Showalter is currently focusing on the Nov. 17 expansion draft, which will be used to stock Arizona and Tampa Bay with seasoned major-leaguers. He doesn't hold out high expectations.
"If you think you're going to put a championship club together through the expansion draft, you're kidding yourself," Showalter says. "The consistency and long-term depth come from your farm system and scouting."
The club has gone heavily for promising young pitchers, selecting more than 17 high school hurlers in last year's draft of amateur players.
One thing Showalter insists on is that his players be good representatives of the Diamondbacks and baseball.
"We want them to realize that there's a lot more to being a major-league player than whether you can hit or throw a ball," he says of a code of conduct incorporated into the team's players manual. "There are certain things that we have spelled out that we expect our players to live by. It's nothing militaristic or dictatorial, he says. "Guys will play hard and represent the organization in a fashion that all our fans can be proud of. Those are absolutes and nonnegotiable."
ORANGE-DOMED STADIUM IS JUICY SPOT FOR ARIZONA DIAMONDBACKS
ST. PETERSBURG, FLA.
What did baseball's Tampa Bay Devil Rays, an expansion team awaiting its first major-league turns at bat, have in common this past spring with Babe Ruth's old Bronx Bombers? The answer: a training complex in the middle of St. Petersburg, Fla.
Babe Ruth once decided he wouldn't shag balls at the edge of the property, where alligators sunbathed. The Devil Rays' recruits exhibited no such qualms.
Their uppermost concern wasn't indigenous wildlife but earning a spot with the fledgling organization, which will join the Arizona Diamondbacks as the 29th and 30th major-league teams next year.

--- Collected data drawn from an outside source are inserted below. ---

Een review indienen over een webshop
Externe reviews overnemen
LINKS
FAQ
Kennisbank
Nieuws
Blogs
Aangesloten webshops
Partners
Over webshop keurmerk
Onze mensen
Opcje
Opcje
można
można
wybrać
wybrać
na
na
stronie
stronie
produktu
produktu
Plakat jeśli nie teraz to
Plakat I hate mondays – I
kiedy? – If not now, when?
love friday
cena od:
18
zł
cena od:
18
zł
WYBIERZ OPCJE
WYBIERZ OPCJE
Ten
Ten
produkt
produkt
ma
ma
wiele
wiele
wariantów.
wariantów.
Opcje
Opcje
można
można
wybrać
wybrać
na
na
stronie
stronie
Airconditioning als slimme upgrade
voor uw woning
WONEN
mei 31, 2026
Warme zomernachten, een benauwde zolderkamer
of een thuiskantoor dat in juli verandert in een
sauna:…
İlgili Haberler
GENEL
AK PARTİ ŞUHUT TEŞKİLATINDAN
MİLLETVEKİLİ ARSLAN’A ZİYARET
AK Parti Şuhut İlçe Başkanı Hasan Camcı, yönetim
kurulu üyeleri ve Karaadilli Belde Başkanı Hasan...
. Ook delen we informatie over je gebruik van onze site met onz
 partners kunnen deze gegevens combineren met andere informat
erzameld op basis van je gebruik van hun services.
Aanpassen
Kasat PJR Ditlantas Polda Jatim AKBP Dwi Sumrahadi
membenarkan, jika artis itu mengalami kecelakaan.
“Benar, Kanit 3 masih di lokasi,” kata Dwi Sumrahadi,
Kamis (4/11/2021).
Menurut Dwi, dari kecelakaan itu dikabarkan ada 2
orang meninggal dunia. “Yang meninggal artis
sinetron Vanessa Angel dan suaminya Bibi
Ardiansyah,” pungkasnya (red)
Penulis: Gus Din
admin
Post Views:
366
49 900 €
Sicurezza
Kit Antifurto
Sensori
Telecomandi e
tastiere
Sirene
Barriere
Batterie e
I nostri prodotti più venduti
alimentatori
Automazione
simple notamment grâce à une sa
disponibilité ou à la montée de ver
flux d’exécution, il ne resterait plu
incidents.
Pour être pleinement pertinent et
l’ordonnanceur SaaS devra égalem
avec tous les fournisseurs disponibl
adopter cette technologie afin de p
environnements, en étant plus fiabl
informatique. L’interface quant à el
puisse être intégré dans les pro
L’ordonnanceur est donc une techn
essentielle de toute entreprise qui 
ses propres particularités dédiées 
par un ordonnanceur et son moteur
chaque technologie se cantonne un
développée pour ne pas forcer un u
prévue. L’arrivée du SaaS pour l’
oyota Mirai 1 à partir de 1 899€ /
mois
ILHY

Florida's west coast has long hosted professional teams during spring training. Not until 1994, however, did baseball designate Tampa-St. Pete as a future playing site, thus ending nearly 20 years of the city's attempt to land a new or existing team.
St. Petersburg's domed stadium, built to lure major-league baseball, has been used for virtually everything else, including home games of the National Hockey League's Tampa Bay Lightning.
"Basically we just needed an owner like Vince Naimoli to step up," says Rich Vaughn, Tampa Bay's vice president of public relations.
Tampa Bay's bid received an additional boost from Yankees owner George Steinbrenner, a Tampa resident. "He is so influential and visible down here," says Vaughn, "that he was a very strong voice in getting the team when it finally happened."
Although both the Devil Rays and Diamondbacks have been building farm systems, they won't begin to fill in their major-league rosters until next November's expansion draft.
Responsibility for player evaluations falls to Chuck LaMar and Bill Livesey. LaMar was Atlanta's assistant general manager for six years, and Livesey logged 18 years with the Yankees.
St. Pete's slant-topped Tropicana Dome, so designed to reduce air conditioning demand, came with few extras when built. Now that there's a baseball tenant, $62 million is being spent on renovations. "We're essentially building a building around the building," says Vaughn of the major remodeling.
To create more of a Florida feel, glass and stucco are replacing much of the drab exterior concrete. The roof will glow orange at night, a nice tie-in for Tropicana, the local orange juice giant that purchased naming rights for 30 years. The Devil Rays wanted to grow grass inside, but found they couldn't do so.